You don’t have to fill the frame with the aircraft. If there are interesting cloud formations in the background then make use of these in your composition.

Where to shoot from

Looking at the display line, I would recommend you shoot from the end 1/3 at either end and not the middle. This way, you will have the chance to shoot aircraft taking off and landing and more importantly banking as they come round to the display line so you can capture them at their best.

Recommended gear

DSLRs such as the Nikon D500 or Canon EOS 7D Mark II are great for aviation as they offer a 1.5/1.6 crop factor so a 200mm lens gives the angle of view of a 300/320mm so it is easier to fill the frame. Mirrorless options include the superb Sony A9 with its amazing focusing and drive systems and no-blackout viewfinder. The Panasonic LUMIX G9 and Olympus OM-D E-M1 Mark II are also great choices as are the Fujifilm X-T2 and X-H1.

As for lenses, something like a 100-400mm lens is ideal on a crop-sensor camera, 100-300mm on a Micro 4/3 and 150/200-500/600mm ideal on Full-Frame cameras. Obviously, it depends how close you can get to your subject and how much of the frame you want to fill to determine which lens will suit you best.

Other tips

Airshows have a lot going for them apart from the air-show itself! There are normally flightline walks where you can get close-up to the aircraft and at Farnborough especially there are lots of static displays where you can get a close-up view of the technology. Re-enactors often make an appearance as well as music acts etc – all great subject for your camera!

Summary of tips for fantastic photos at Airshows

  1. Exposure: add 2/3 exposure compensation then review images
  2. White balance: fix to sunny or cloudy setting not Auto
  3. Focus: Continuous AF with a spread of points
  4. Drive: high speed continuous – use a battery grip too.
  5. Shutter speed: 1/500 or slower for propeller 1/1000 or faster for jets
  6. Composition: don’t have to fill the frame – use clouds!
  7. Shooting position: end third of the runway
  8. Recommended gear: high frame rate fast focussing camera

Steve Marley
Park Cameras

If you’re interested to learn more about Aviation Photography, why not consider attending our ½ day workshop at our store in Central London? We hold these events regularly and are a great way to learn some new tips prior to visiting an Airshow or Air Display. Learn more at www.parkcameras.com.

In 2018, you’ll find Park Cameras at the Farnborough Airshow (21st – 22nd July) and Eastbourne International Airshow (16th – 19th August) with a variety of Airshow only special offers! Learn more and find out how you can get your tickets at www.parkcameras.com/events.

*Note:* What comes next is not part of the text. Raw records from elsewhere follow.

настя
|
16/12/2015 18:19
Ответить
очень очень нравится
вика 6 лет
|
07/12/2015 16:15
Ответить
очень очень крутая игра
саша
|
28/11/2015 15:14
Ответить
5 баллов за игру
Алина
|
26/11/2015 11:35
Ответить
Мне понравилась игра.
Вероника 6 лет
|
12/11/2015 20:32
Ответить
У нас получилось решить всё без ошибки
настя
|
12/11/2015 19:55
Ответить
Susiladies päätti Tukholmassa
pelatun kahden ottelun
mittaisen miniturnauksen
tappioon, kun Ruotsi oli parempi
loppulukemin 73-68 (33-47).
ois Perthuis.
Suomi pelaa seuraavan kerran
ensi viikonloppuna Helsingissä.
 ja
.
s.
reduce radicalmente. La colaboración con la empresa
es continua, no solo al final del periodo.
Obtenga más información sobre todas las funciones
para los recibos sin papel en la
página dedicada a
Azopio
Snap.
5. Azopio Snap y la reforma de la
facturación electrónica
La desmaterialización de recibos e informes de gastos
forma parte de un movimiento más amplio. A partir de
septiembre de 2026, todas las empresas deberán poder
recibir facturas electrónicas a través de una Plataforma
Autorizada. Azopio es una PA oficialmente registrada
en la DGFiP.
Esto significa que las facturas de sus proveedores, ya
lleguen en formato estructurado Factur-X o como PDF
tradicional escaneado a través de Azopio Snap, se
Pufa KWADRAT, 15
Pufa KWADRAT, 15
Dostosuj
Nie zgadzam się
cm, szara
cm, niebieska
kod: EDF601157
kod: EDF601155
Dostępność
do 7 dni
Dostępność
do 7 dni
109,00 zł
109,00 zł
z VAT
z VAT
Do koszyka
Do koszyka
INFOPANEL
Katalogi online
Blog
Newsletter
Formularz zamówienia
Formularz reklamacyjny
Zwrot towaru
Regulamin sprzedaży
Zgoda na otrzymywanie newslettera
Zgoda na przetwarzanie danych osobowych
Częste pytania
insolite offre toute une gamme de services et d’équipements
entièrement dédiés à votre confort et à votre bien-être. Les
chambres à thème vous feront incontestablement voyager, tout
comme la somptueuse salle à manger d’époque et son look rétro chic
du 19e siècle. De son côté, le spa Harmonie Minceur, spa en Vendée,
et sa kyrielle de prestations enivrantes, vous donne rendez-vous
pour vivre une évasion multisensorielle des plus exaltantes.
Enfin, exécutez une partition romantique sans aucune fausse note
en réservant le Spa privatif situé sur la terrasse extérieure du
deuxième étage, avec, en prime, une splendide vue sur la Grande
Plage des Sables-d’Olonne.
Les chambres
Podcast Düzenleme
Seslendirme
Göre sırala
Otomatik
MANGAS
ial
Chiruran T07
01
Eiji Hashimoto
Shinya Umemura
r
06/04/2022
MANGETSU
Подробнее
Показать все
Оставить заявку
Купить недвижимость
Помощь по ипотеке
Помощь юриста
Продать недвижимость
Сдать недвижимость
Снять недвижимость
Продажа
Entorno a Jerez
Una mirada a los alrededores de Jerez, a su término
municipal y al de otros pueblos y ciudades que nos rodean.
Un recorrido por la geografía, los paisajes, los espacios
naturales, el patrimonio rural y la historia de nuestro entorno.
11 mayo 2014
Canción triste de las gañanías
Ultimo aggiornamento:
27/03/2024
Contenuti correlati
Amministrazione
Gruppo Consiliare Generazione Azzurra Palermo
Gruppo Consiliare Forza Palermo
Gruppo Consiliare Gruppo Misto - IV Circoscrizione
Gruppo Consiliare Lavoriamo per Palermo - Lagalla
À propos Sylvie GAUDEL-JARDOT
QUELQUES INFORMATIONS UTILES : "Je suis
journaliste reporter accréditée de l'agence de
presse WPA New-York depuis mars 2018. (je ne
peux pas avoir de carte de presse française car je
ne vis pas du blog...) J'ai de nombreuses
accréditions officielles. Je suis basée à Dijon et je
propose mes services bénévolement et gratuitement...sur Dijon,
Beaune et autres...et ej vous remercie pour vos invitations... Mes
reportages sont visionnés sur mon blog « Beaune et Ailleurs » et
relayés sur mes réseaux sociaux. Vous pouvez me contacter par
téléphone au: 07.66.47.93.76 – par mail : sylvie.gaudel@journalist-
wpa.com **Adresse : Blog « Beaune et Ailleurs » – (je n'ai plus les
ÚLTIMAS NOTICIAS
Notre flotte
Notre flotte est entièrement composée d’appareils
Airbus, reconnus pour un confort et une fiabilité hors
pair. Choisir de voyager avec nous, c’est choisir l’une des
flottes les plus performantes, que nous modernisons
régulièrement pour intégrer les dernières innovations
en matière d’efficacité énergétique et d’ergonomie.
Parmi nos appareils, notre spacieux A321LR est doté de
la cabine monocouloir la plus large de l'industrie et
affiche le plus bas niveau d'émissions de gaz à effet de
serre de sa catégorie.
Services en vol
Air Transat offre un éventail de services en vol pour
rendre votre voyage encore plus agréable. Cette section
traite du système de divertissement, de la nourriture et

If you liked this post, why not check out some of professional photographer Andy Rouse’s favourite Aviation shots from his own impressive collection:

Andy Rouse's top aviation photos (part 1)
Andy Rouse's top aviation photos (part 2)
Want more Tips and Inspiration? See our latest posts HERE!


Roger Andout said...

Thanks, Park, for this.
The suggested lenses for the different sensor types is most helpful as is the 'Quick Summary'

Roger Andout said...

Sorry, I ought to have mentioned Steve Marley, as author.

Ashley Luke Laurence said...

Thanks for your feedback Roger, glad to hear you found them useful, do let us know if you get to try them out!

MalKay said...

Great to get such a concise but very useful article covering the key points. Thank you.

MalKay said...

Great to get such a concise and useful article covering all key points. Thank you.

Unknown said...

I have recently used my Panasonic FZ1000 bridge camera at Shuttleworth and Duxford on lots of propeller aircraft. Zoom is fine (25-400) but focus whilst panning (AFC, burst) has produced a highly erratic and variable hit rate. Any pointers? I am tempted by G9 plus 100-400 lens but this would be a huge investment leap. Justified?

Ashley Luke Laurence said...

Thanks Malkay! Regarding the FZ1000, it's worth checking that you are using the tracking mode in conjunction with AFC. Cameras do have their limits though, so even the best will be a bit hit and miss at times. The G9 with that lens are a totally different proposition from your bridge camera - expect more processing power plus the rest! Whether it's justified depends on your circumstances, but of course we'd say that certainly isn't a bad shout!